Alieu Kosiah, ancien chef de guerre libérien réfugié en Suisse de longue date, est mis en détention en novembre 2014. Suite à la plainte de plusieurs victimes, la procédure, nom de code Likato, démarre en trombe sous la direction de Laurence Boillat. Des témoins sont même amenés en pleine épidémie d’Ebola, non sans avoir passé par une quarantaine. Après un coup d’arrêt, l’enquête reprendra et des actes d’instruction sont encore en cours. «Ce dossier devrait aboutir au tout premier procès pour crimes de guerre qu’aura à juger le Tribunal fédéral.
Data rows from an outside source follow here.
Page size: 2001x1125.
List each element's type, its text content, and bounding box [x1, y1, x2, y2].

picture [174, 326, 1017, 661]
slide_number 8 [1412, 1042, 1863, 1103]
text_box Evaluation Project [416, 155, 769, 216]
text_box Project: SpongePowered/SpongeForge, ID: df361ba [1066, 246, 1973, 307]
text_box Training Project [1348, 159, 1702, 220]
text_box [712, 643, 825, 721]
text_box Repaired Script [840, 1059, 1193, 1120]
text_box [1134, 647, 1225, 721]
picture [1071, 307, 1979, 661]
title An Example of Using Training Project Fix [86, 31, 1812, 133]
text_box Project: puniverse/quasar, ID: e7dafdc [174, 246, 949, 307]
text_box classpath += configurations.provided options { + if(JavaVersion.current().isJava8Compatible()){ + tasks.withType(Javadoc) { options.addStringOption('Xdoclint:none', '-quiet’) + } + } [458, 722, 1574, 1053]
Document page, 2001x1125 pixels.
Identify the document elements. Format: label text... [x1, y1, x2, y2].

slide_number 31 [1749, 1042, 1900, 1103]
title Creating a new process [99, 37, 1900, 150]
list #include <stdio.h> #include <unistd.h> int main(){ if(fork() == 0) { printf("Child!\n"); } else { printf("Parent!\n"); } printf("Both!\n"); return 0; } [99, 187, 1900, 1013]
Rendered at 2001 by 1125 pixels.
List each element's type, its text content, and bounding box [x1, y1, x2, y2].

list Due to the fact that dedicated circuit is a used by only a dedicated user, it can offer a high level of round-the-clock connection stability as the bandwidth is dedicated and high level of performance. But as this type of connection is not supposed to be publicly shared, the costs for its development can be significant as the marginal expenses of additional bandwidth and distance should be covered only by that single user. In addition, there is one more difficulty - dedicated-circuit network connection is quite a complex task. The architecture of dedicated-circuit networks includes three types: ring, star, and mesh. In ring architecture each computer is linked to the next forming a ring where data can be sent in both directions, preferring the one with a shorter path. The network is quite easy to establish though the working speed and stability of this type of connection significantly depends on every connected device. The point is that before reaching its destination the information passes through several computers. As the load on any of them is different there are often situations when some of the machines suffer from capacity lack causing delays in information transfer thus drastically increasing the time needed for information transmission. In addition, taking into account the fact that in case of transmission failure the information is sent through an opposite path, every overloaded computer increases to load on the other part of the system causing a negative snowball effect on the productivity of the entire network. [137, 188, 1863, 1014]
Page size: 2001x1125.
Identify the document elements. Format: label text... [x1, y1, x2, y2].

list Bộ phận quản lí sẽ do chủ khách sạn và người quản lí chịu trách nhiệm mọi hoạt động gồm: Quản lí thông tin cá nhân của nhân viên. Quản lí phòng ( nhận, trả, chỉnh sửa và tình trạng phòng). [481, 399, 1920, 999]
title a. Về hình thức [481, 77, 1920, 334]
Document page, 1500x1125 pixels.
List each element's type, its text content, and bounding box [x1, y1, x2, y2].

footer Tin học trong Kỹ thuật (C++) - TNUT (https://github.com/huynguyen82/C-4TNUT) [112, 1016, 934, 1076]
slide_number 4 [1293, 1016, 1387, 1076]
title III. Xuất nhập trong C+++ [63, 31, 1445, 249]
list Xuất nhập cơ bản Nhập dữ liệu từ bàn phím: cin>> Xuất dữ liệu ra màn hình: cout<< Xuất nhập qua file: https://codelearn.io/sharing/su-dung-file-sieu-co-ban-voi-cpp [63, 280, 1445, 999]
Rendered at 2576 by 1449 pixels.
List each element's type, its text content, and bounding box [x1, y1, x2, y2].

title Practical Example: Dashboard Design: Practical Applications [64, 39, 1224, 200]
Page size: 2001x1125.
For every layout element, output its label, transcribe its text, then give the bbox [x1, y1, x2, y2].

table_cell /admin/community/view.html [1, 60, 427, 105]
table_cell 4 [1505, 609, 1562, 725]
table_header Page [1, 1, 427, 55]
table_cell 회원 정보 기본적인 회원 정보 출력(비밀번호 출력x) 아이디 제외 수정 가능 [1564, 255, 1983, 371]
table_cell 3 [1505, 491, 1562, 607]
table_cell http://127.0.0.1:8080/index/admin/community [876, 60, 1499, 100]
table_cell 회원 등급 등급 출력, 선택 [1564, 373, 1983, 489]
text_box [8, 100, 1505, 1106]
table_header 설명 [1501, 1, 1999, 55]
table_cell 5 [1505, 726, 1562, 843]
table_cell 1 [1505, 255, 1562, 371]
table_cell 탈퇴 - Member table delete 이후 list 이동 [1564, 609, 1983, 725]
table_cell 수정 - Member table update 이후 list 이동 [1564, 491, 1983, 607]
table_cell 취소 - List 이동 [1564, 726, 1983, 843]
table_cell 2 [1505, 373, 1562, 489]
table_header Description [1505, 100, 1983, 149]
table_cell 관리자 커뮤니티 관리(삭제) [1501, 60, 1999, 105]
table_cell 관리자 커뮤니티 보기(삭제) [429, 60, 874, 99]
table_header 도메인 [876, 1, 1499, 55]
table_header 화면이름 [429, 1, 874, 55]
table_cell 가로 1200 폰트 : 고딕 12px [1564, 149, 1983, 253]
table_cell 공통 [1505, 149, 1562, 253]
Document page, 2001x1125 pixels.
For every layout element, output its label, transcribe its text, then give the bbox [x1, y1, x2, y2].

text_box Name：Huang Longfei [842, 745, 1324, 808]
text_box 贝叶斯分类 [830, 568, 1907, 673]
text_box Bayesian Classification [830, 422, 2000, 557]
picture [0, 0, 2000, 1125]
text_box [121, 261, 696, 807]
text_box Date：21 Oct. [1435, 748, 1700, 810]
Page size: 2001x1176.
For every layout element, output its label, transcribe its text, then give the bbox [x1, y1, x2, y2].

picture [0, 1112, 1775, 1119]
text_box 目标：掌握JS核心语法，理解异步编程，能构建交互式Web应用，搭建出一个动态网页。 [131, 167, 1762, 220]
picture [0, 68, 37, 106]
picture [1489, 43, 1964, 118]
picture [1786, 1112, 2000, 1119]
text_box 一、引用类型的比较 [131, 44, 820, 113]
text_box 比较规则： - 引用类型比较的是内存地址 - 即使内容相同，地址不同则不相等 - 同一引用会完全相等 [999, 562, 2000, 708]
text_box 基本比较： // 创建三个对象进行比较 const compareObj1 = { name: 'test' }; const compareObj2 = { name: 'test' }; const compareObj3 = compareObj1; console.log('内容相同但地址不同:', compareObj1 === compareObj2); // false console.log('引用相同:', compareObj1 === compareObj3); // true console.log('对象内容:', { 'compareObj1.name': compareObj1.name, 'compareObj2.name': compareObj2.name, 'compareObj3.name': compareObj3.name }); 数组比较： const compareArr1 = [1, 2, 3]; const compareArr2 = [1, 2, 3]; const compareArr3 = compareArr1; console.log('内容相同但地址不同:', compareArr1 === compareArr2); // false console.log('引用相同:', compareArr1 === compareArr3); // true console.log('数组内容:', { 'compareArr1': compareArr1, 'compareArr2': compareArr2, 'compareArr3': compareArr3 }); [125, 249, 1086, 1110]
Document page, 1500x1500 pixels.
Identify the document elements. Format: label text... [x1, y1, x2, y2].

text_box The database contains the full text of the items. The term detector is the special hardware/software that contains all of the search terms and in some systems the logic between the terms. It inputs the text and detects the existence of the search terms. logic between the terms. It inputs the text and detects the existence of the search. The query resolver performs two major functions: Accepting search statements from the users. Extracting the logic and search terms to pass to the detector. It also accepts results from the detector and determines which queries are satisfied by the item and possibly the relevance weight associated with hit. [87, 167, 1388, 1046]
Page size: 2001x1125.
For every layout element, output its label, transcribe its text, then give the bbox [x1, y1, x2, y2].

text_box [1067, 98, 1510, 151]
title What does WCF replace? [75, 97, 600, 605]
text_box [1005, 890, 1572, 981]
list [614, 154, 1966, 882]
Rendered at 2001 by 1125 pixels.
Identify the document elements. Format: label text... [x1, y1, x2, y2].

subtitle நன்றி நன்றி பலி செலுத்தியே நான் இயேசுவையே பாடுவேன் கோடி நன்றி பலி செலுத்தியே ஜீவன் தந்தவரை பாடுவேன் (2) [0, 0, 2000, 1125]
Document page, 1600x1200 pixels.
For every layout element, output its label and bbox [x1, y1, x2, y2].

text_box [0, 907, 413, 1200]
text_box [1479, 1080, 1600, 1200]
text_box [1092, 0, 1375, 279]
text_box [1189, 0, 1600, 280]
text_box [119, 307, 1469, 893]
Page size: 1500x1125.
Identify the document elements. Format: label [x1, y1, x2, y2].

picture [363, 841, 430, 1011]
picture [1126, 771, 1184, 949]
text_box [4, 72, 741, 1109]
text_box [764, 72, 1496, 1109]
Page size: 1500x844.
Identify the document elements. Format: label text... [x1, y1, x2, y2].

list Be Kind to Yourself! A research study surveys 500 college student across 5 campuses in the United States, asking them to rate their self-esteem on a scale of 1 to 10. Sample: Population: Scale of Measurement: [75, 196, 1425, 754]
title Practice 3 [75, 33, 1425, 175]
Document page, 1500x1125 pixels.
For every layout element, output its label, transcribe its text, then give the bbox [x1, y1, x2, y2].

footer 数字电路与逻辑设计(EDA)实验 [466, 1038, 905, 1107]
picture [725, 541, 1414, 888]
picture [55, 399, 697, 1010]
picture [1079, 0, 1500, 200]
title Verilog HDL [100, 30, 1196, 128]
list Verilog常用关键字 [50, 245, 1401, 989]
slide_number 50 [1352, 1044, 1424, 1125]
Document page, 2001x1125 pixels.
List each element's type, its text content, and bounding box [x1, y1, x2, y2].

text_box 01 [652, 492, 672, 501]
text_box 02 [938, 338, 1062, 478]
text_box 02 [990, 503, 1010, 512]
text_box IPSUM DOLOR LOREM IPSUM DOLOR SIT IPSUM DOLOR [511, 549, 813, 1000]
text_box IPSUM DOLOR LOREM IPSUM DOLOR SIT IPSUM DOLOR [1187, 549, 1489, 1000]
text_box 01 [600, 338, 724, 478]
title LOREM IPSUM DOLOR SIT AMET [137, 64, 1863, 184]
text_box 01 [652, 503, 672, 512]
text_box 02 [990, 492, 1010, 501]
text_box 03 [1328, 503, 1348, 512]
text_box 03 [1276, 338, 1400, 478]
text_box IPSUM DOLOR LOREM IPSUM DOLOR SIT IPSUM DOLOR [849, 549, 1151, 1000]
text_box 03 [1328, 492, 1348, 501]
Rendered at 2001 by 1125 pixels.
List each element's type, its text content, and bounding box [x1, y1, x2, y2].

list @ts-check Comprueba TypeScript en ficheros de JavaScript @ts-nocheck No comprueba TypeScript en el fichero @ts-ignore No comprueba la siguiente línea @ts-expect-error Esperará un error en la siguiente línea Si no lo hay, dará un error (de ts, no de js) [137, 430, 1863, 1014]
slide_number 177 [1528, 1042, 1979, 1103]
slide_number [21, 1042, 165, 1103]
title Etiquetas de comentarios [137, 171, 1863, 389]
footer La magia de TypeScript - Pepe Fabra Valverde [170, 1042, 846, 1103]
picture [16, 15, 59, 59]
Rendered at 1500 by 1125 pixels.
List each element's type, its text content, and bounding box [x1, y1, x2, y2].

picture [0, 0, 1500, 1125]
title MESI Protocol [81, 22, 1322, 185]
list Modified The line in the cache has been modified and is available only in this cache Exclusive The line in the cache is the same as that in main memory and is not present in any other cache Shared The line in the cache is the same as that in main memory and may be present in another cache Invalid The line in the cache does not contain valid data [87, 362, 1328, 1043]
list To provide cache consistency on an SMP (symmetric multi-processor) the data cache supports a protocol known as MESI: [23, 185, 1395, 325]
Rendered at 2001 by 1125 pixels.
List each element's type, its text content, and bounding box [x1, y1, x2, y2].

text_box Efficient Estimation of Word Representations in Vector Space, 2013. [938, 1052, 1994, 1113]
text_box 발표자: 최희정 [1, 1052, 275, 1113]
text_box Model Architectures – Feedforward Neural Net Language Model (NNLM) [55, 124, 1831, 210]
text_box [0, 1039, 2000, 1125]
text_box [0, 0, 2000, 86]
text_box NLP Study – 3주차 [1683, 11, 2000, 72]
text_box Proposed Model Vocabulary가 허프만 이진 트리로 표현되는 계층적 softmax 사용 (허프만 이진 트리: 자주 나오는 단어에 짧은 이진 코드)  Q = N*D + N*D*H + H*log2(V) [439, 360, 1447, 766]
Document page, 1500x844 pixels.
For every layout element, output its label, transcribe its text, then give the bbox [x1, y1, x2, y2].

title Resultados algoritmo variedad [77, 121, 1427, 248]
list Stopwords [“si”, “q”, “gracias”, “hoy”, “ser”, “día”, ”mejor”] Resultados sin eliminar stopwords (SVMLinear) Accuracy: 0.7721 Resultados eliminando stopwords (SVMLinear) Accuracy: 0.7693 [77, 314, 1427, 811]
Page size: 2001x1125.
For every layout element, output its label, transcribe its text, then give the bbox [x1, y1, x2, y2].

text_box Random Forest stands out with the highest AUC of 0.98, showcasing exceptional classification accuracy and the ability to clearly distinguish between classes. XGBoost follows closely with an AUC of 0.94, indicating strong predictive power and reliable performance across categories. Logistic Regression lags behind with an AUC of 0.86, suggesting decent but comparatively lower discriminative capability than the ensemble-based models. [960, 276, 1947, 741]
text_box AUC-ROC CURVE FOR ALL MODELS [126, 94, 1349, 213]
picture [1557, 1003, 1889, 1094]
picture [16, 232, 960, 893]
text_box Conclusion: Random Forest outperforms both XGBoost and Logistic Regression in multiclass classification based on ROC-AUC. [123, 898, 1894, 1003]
Ce serait historique», se félicite Me Alain Werner, président de l’organisation Civitas Maxima qui représente six parties plaignantes.

L’ancien ministre gambien de l’intérieur Ousman Sonko est arrêté le 26 janvier 2017 par le parquet du canton de Berne suite à une dénonciation de Trial. Le MPC, qui savait depuis deux mois que l’intéressé avait fait une demande d’asile en Suisse, conclut d’abord qu’il n’y a pas de motif de détention. Mis devant le fait accompli, celui-ci change son fusil d’épaule, soupçonne des crimes contre l’humanité et décide de s’emparer de l’enquête. Pour l’avocat du prévenu, Me Philippe Currat, «cette procédure présente de multiples difficultés et se heurte à un manque de moyens évident».